Il Tribunale dei Ministri di Catania ha chiesto di procedere nei confronti del vice premier dopo l’inchiesta sullo sbarco dei 137 migranti che il 25 agosto 2018 sono arrivati al porto di Catania.

«Come voteranno M5S, Pd o FI lo lascio decidere a loro. Ma è normale che un ministro dell’Interno, con l’appoggio di tutto il governo, venga processato per aver fatto quello che ha promesso in campagna elettorale?».

Luigi Di Maio si era già detto favorevole a questo procedimento, anzi, intervistato da Massimo Giletti su LA7 aveva dichiarato: «Se Salvini andasse a processo io sarei il primo ad andare a testimoniare che quella fu una decisione del governo. Il processo finirà con un nulla di fatto perché si trattò di una legittima decisione politica del governo».

Continua il vicepremier durante la trasmissione Non è l’arena: «Il governo italiano si oppose allo sbarco della nave Diciotti finché l’Europa non ci ha detto dove dovevano andare i migranti a bordo. Se Salvini ha detto “mi voglio fare processare‘” il problema del nostro voto sull’immunità non esiste più. Si cerca ogni pretesto per far scardinare il Movimento Cinque Stelle dalla Lega nella speranza di far cadere il governo. Non succederà».

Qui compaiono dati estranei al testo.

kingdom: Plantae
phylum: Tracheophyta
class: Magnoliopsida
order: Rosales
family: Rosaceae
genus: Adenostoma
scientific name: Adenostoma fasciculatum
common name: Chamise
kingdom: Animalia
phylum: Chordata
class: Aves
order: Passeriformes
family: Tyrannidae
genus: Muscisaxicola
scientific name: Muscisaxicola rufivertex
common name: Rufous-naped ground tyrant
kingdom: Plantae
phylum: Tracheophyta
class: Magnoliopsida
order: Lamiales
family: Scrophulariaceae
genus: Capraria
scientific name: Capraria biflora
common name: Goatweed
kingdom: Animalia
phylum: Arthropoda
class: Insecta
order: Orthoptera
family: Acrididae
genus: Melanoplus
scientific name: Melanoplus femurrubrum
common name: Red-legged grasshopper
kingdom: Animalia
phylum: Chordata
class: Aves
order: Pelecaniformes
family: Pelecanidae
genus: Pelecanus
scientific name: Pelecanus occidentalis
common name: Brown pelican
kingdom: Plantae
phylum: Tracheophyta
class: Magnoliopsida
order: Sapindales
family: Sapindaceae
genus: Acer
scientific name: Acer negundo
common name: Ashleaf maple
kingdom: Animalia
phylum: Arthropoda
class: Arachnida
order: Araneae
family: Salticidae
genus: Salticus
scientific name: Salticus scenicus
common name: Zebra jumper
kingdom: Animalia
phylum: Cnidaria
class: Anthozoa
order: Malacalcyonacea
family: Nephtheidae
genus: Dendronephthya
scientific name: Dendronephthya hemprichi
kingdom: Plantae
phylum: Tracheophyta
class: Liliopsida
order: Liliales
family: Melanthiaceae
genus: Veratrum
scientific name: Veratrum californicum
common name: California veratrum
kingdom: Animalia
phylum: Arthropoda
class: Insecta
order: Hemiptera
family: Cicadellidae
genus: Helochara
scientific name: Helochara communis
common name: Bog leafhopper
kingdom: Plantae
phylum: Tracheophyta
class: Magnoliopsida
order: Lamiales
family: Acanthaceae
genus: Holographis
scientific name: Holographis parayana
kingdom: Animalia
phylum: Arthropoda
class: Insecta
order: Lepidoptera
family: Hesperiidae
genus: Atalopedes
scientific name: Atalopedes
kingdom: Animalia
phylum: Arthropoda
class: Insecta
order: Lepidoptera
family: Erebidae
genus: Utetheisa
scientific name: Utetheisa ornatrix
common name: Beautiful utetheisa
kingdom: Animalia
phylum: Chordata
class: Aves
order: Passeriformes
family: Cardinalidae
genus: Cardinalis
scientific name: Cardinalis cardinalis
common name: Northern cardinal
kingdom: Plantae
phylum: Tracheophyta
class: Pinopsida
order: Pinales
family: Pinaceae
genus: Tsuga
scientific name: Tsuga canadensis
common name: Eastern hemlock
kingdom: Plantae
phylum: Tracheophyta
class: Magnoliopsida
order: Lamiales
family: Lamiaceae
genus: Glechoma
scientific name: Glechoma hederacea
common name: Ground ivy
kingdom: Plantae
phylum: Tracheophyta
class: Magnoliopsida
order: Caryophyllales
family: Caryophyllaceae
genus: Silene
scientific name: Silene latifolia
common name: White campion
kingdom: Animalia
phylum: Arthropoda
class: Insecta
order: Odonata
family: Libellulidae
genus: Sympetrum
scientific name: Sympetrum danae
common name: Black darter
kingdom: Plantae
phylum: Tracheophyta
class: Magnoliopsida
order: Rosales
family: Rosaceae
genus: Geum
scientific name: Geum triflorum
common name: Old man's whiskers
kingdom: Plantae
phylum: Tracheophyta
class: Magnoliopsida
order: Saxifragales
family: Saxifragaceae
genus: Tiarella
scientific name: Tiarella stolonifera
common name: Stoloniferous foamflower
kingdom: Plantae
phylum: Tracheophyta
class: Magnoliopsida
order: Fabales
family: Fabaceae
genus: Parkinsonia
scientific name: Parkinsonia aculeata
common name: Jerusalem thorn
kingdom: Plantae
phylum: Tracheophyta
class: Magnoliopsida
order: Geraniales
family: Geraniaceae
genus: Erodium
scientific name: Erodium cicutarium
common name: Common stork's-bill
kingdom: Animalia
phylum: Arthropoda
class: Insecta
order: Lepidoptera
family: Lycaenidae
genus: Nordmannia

Ma in che quadro arrivano le dichiarazioni di Di Maio?

Mercoledì 30 gennaio l’autorizzazione a procedere per il reato di sequestro aggravato di persona imputato al ministro dell’Interno dal Tribunale dei Ministri di Catania arriverà all’esame della Giunta per le elezioni e le immunità del Senato. Poi Salvini dovrà essere ascoltato o dovrà comunque inviare una memoria.

Il voto in Giunta è previsto entro trenta giorni. Poi, se arriverà il via libera, entro altri trenta giorni l’aula sarà chiamata a pronunciarsi. Le posizioni dichiarate delle forze politiche sembrano oggi chiare: trenta giorni (e altri trenta) però son cambiare.

La Lega voterà chiaramente no all’autorizzazione. Anche se Matteo Salvini nei mesi scorsi aveva dichiarato che nel caso l’eventualità di un processo fosse diventata reale non avrebbe cercato voti “amici” in Parlamento, nella diretta Facebook del 24 gennaio ha detto chiaramente di sentirsi sicuro del voto della Lega (sottintendendo che dal suo partito verrà un blocco al provvedimento).

«Vediamo se ci sarà una maggioranza in Senato che dice: “Sì, Salvini è colpevole. Salvini deve essere processato, Salvini deve essere incarcerato perché ha abusato, ha sequestrato, ha trattenuto, è un delinquente”».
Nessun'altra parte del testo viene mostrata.